Re: [tied] Neptune, Poseidon, Danu, etc.

From: Piotr Gasiorowski
Message: 7780
Date: 2001-07-03

*potis is directly reflected in Greek as <posis> 'husband'. <despote:s> is supposed to contain a secondary stem formation *pota:-, perhaps created on the analogy of numerous Greek masculines in -ta:(-s) > -te:s (<naute:s, poli:te:s>, etc.). Other branches have *poti- also in compounds, e.g. Lithuanian Z^emepatis 'earth-lord', Old Prussian waispatti- 'village-chief'.
 
As far as I remember, my tentative guess in the "Poseidon Thread" was that the <posei-> ~ <potei-> part was an old vocative (PIE N.sg. *potis, Gen.sg. *poteis, Voc.sg. *potei), like <iu-> (from Voc.sg. *djeu) in Latin Iuppiter.
 
On the etymology of Neptu:nus I'm simply agnostic. There is no change of -a:n- into -u:n- in Latin.
 
Piotr
 
 
 
 
----- Original Message -----
From: Eris
To: cybalist@yahoogroups.com
Sent: Tuesday, July 03, 2001 6:25 PM
Subject: Re: [tied] Neptune, Poseidon, Danu, etc.

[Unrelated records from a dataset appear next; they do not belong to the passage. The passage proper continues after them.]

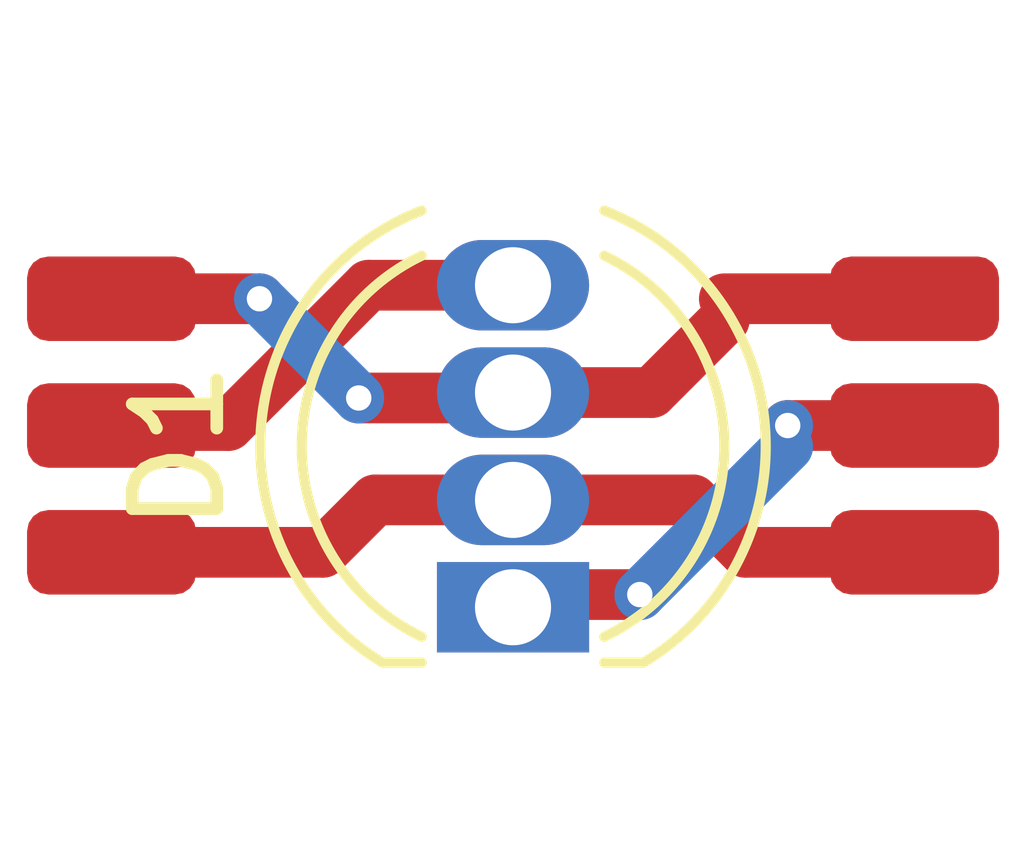
<source format=kicad_pcb>
(kicad_pcb
	(version 20240108)
	(generator "pcbnew")
	(generator_version "8.0")
	(general
		(thickness 1.6)
		(legacy_teardrops no)
	)
	(paper "A4")
	(layers
		(0 "F.Cu" signal)
		(31 "B.Cu" signal)
		(32 "B.Adhes" user "B.Adhesive")
		(33 "F.Adhes" user "F.Adhesive")
		(34 "B.Paste" user)
		(35 "F.Paste" user)
		(36 "B.SilkS" user "B.Silkscreen")
		(37 "F.SilkS" user "F.Silkscreen")
		(38 "B.Mask" user)
		(39 "F.Mask" user)
		(40 "Dwgs.User" user "User.Drawings")
		(41 "Cmts.User" user "User.Comments")
		(42 "Eco1.User" user "User.Eco1")
		(43 "Eco2.User" user "User.Eco2")
		(44 "Edge.Cuts" user)
		(45 "Margin" user)
		(46 "B.CrtYd" user "B.Courtyard")
		(47 "F.CrtYd" user "F.Courtyard")
		(48 "B.Fab" user)
		(49 "F.Fab" user)
		(50 "User.1" user)
		(51 "User.2" user)
		(52 "User.3" user)
		(53 "User.4" user)
		(54 "User.5" user)
		(55 "User.6" user)
		(56 "User.7" user)
		(57 "User.8" user)
		(58 "User.9" user)
	)
	(setup
		(pad_to_mask_clearance 0)
		(allow_soldermask_bridges_in_footprints no)
		(pcbplotparams
			(layerselection 0x00010fc_ffffffff)
			(plot_on_all_layers_selection 0x0000000_00000000)
			(disableapertmacros no)
			(usegerberextensions no)
			(usegerberattributes yes)
			(usegerberadvancedattributes yes)
			(creategerberjobfile yes)
			(dashed_line_dash_ratio 12.000000)
			(dashed_line_gap_ratio 3.000000)
			(svgprecision 4)
			(plotframeref no)
			(viasonmask no)
			(mode 1)
			(useauxorigin no)
			(hpglpennumber 1)
			(hpglpenspeed 20)
			(hpglpendiameter 15.000000)
			(pdf_front_fp_property_popups yes)
			(pdf_back_fp_property_popups yes)
			(dxfpolygonmode yes)
			(dxfimperialunits yes)
			(dxfusepcbnewfont yes)
			(psnegative no)
			(psa4output no)
			(plotreference yes)
			(plotvalue yes)
			(plotfptext yes)
			(plotinvisibletext no)
			(sketchpadsonfab no)
			(subtractmaskfromsilk no)
			(outputformat 1)
			(mirror no)
			(drillshape 1)
			(scaleselection 1)
			(outputdirectory "")
		)
	)
	(net 0 "")
	(net 1 "GND")
	(net 2 "DIN")
	(net 3 "DOUT")
	(net 4 "VDD")
	(footprint "Connector_Wire:SolderWirePad_1x01_SMD_1x2mm" (layer "F.Cu") (at 145 90.25 90))
	(footprint "Connector_Wire:SolderWirePad_1x01_SMD_1x2mm" (layer "F.Cu") (at 145 91.75 90))
	(footprint "Connector_Wire:SolderWirePad_1x01_SMD_1x2mm" (layer "F.Cu") (at 154.5 88.75 90))
	(footprint "Connector_Wire:SolderWirePad_1x01_SMD_1x2mm" (layer "F.Cu") (at 154.5 91.75 90))
	(footprint "Connector_Wire:SolderWirePad_1x01_SMD_1x2mm" (layer "F.Cu") (at 154.5 90.25 90))
	(footprint "LED_THT:LED_D5.0mm-4_RGB" (layer "F.Cu") (at 149.75 92.4 90))
	(footprint "Connector_Wire:SolderWirePad_1x01_SMD_1x2mm" (layer "F.Cu") (at 145 88.75 90))
	(segment
		(start 151.88 91.13)
		(end 152.5 91.75)
		(width 0.6)
		(layer "F.Cu")
		(net 1)
		(uuid "05a65855-d78d-45e0-b543-a65e66764bf1")
	)
	(segment
		(start 152.5 91.75)
		(end 154.5 91.75)
		(width 0.6)
		(layer "F.Cu")
		(net 1)
		(uuid "26bfed83-74c8-4132-9033-f0254c4f87fb")
	)
	(segment
		(start 147.5 91.75)
		(end 148.12 91.13)
		(width 0.6)
		(layer "F.Cu")
		(net 1)
		(uuid "5fdbe739-d5f9-47c7-a319-a73c0840489b")
	)
	(segment
		(start 145 91.75)
		(end 147.5 91.75)
		(width 0.6)
		(layer "F.Cu")
		(net 1)
		(uuid "7493e6f1-8c97-4744-a214-ad5bbc164c3b")
	)
	(segment
		(start 149.75 91.13)
		(end 151.88 91.13)
		(width 0.6)
		(layer "F.Cu")
		(net 1)
		(uuid "b757f583-78cb-48fe-ade6-385b8b82c4dc")
	)
	(segment
		(start 148.12 91.13)
		(end 149.75 91.13)
		(width 0.6)
		(layer "F.Cu")
		(net 1)
		(uuid "e6cdc09d-f3b9-4334-86b0-e1fcbaf17130")
	)
	(segment
		(start 148.041371 88.59)
		(end 149.75 88.59)
		(width 0.6)
		(layer "F.Cu")
		(net 2)
		(uuid "353bf8ed-f69e-439b-ad00-082ad0435100")
	)
	(segment
		(start 146.381371 90.25)
		(end 148.041371 88.59)
		(width 0.6)
		(layer "F.Cu")
		(net 2)
		(uuid "adbd9d89-9111-442a-8d5f-629d2e597145")
	)
	(segment
		(start 145 90.25)
		(end 146.381371 90.25)
		(width 0.6)
		(layer "F.Cu")
		(net 2)
		(uuid "af4f154f-b16d-4608-93ec-257bd1fe332d")
	)
	(segment
		(start 149.9 92.25)
		(end 149.75 92.4)
		(width 0.6)
		(layer "F.Cu")
		(net 3)
		(uuid "34e90417-fc49-4a2f-8768-371c3caf0852")
	)
	(segment
		(start 153 90.25)
		(end 154.5 90.25)
		(width 0.6)
		(layer "F.Cu")
		(net 3)
		(uuid "87dfc711-3d2d-41d1-952a-b866c3bb0d2c")
	)
	(segment
		(start 151.25 92.25)
		(end 149.9 92.25)
		(width 0.6)
		(layer "F.Cu")
		(net 3)
		(uuid "f9e53f8b-6f75-44c6-800c-50afb58b8f87")
	)
	(via
		(at 151.25 92.25)
		(size 0.6)
		(drill 0.3)
		(layers "F.Cu" "B.Cu")
		(net 3)
		(uuid "0e686093-f3aa-4aea-bdef-b5c2768bf9fc")
	)
	(via
		(at 153 90.25)
		(size 0.6)
		(drill 0.3)
		(layers "F.Cu" "B.Cu")
		(net 3)
		(uuid "4e239ddd-3b6b-4d21-a437-83d321d22c80")
	)
	(segment
		(start 151.25 92.25)
		(end 153 90.5)
		(width 0.6)
		(layer "B.Cu")
		(net 3)
		(uuid "a562d932-b0e3-4c27-b3f0-7bbd124ce913")
	)
	(segment
		(start 146.75 88.75)
		(end 145 88.75)
		(width 0.6)
		(layer "F.Cu")
		(net 4)
		(uuid "4966e6b3-c879-4bd1-873a-eb526a895d95")
	)
	(segment
		(start 149.75 89.86)
		(end 151.39 89.86)
		(width 0.6)
		(layer "F.Cu")
		(net 4)
		(uuid "4dabe943-4547-4aaa-bc72-a48bfb9ac388")
	)
	(segment
		(start 147.924265 89.924265)
		(end 149.685735 89.924265)
		(width 0.6)
		(layer "F.Cu")
		(net 4)
		(uuid "5d7d8d62-6628-4b25-8974-924418fc8b84")
	)
	(segment
		(start 151.39 89.86)
		(end 152.25 89)
		(width 0.6)
		(layer "F.Cu")
		(net 4)
		(uuid "65e7bdcd-3d3f-486e-9d3e-b48d5bc313a3")
	)
	(segment
		(start 149.685735 89.924265)
		(end 149.75 89.86)
		(width 0.6)
		(layer "F.Cu")
		(net 4)
		(uuid "bf7799f6-1c58-40de-9583-5369924d5281")
	)
	(segment
		(start 152.25 88.75)
		(end 154.5 88.75)
		(width 0.6)
		(layer "F.Cu")
		(net 4)
		(uuid "d02770c5-a092-4042-af67-4e4b69fde474")
	)
	(via
		(at 147.924265 89.924265)
		(size 0.6)
		(drill 0.3)
		(layers "F.Cu" "B.Cu")
		(net 4)
		(uuid "772c9a30-4cbd-463f-b20a-ec79467d056e")
	)
	(via
		(at 146.75 88.75)
		(size 0.6)
		(drill 0.3)
		(layers "F.Cu" "B.Cu")
		(net 4)
		(uuid "e5fda2de-65c7-48be-be21-8ec6ad0c45ab")
	)
	(segment
		(start 146.75 88.75)
		(end 147.924265 89.924265)
		(width 0.6)
		(layer "B.Cu")
		(net 4)
		(uuid "81590a8a-73d7-4c09-b5df-e5cc286e26d9")
	)
)

</source>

At 08:54 7/3/01 +0200, you wrote:

> Is #2 [*potis 'lord, master'] also IE [or is it Greek]?
 
IE, no doubt about that. It has such cognates as Old Indian pati- and Lithuanian patis. The feminine counterpart was *potnih2- 'lady'.

Okay... I do know that there was an [Old?] Greek word despotes ("lord of the house", right?).  I assume potes is singular nominative and des is genetive of dem (but I thought it was dom in Greek, not IE dem... ah well).  Anyhow, would potes itself therefore have been the Greek form of potis?  Would that "kinda-sorta" explain where the -ei- comes from in PosEIdon?  Still unclear on that.

Also, concerning the Latin side of things, looking at the Etruscan name for the same, Nethanus, the a:n is there!  :)  But I don't understand why it would be u:n in Latin, unless earlier in Latin it was actually Neptanus and the Etruscans borrowed it before it changed (why?) to Neptunus.  Does that sound plausible?
(Sorry for the repeated question, but I am very curious about that change.)